Dai pastafariani ai maradoniani, sono circa trecento le nuove forme di
fede in Italia, che tra il pullulare di sette e santoni, mitizzano le
realtà più diverse senza trovare la via alla comprensione del sacro.
Il dato è emerso durante il convegno “Il sacro, la memoria, il
tempo”, organizzato nei giorni scorsi al Villino Ricci dall’Istituto
Camillo Bellieni per analizzare, attraverso un confronto tra studiosi,
teologi, scienziati e artisti, lo smarrimento dei valori dell’uomo
contemporaneo.
Un’iniziativa molto partecipata il cui senso è stato suggellato dalla
presenza di una copia della sacra sindone a grandezza naturale,
realizzata dalle Acli di Oristano per stimolare la riflessione e
l’interesse intorno ai segni della fede.
Profondo e articolato l’intervento di Gaspare Mura della Pontificia
Università Urbaniana, sull’ambiguo ritorno del sacro nella cultura
post moderna. Una cultura caratterizzata a suo dire dal relativismo
esistenziale, che trova riscontro anche nelle scienze umane, come
sociologia o psicanalisi. Sarebbe questa una delle cause del dilagare
di tante nuove forme di fede.
Tra le citazioni di Gadamer, Levinas e altri filosofi, altro chiaro
riferimento è stato quello a Ratzinger, per cui, al fine di orientarsi
e salvaguardare la fede autentica dal sacro che apparteneva già ai
miti del paganesimo, la Chiesa si è avvalsa fin dalle origini del
logos della filosofia.
Un collegamento tra la sacralità e i valori umani è stato fatto da
monsignor Corrado Melis, vescovo di Ozieri.

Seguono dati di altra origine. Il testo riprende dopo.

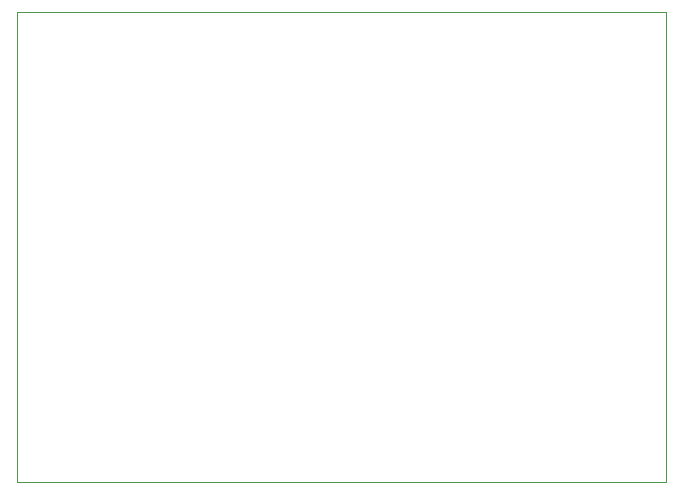
<source format=gbr>
%TF.GenerationSoftware,KiCad,Pcbnew,(5.1.10)-1*%
%TF.CreationDate,2021-08-03T11:51:01-03:00*%
%TF.ProjectId,Modulo-completo,4d6f6475-6c6f-42d6-936f-6d706c65746f,rev?*%
%TF.SameCoordinates,Original*%
%TF.FileFunction,Profile,NP*%
%FSLAX46Y46*%
G04 Gerber Fmt 4.6, Leading zero omitted, Abs format (unit mm)*
G04 Created by KiCad (PCBNEW (5.1.10)-1) date 2021-08-03 11:51:01*
%MOMM*%
%LPD*%
G01*
G04 APERTURE LIST*
%TA.AperFunction,Profile*%
%ADD10C,0.050000*%
%TD*%
G04 APERTURE END LIST*
D10*
X157939000Y-86428000D02*
X157939000Y-126228000D01*
X102939000Y-86428000D02*
X157939000Y-86428000D01*
X102926000Y-126228000D02*
X102926000Y-86428000D01*
X157939000Y-126228000D02*
X102939000Y-126228000D01*
M02*

</source>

C’è un ritorno verso la spiritualità necessario non solo al fine di
recuperare la dimensione divina – ha spiegato l’alto prelato – ma
anche quella umana, che trasversalmente abbraccia le nostre relazioni
e i valori.
La sacralità dell’arte è stata invece indagata da Roberto Puzzu.
Prendendo le mosse da “Lo spirituale nell’arte” di Kandinsky, Puzzu ha
illustrato il virtuoso esperimento d’arte realizzato negli spazi di
Molineddu a pochi chilometri da Sassari.
Il tema del tempo è stato approfondito dal punto di vista delle
neuroscienze dalla docente dell’Uniss Franca Deriu, che ha spiegato il
rapporto tra tempo e memoria, e come le emozioni e lo stato mentale
riescano ad alterarne la percezione.
Daniela Masia, dirigente delle Acli di Oristano, ha proposto
un’analisi sul tempo della collettività e quello dell’individualità,
dalla quale è emerso un fenomeno di smarrimento della socialità
contemporanea. A concludere gli interventi è stato Michele Pinna,
direttore scientifico Is.Be, che ha illustrato la sacralità del vivere
e morire in Salvatore Satta, autore de “Il giorno del giudizio” e
grande giurista, introducendo il concetto di una dimensione sacrale
anche all’interno della sfera del diritto. Una dimensione che nella
lezione del grande scrittore travalica i confini della scienza
giuridica per proiettarsi in una dimensione trascendente.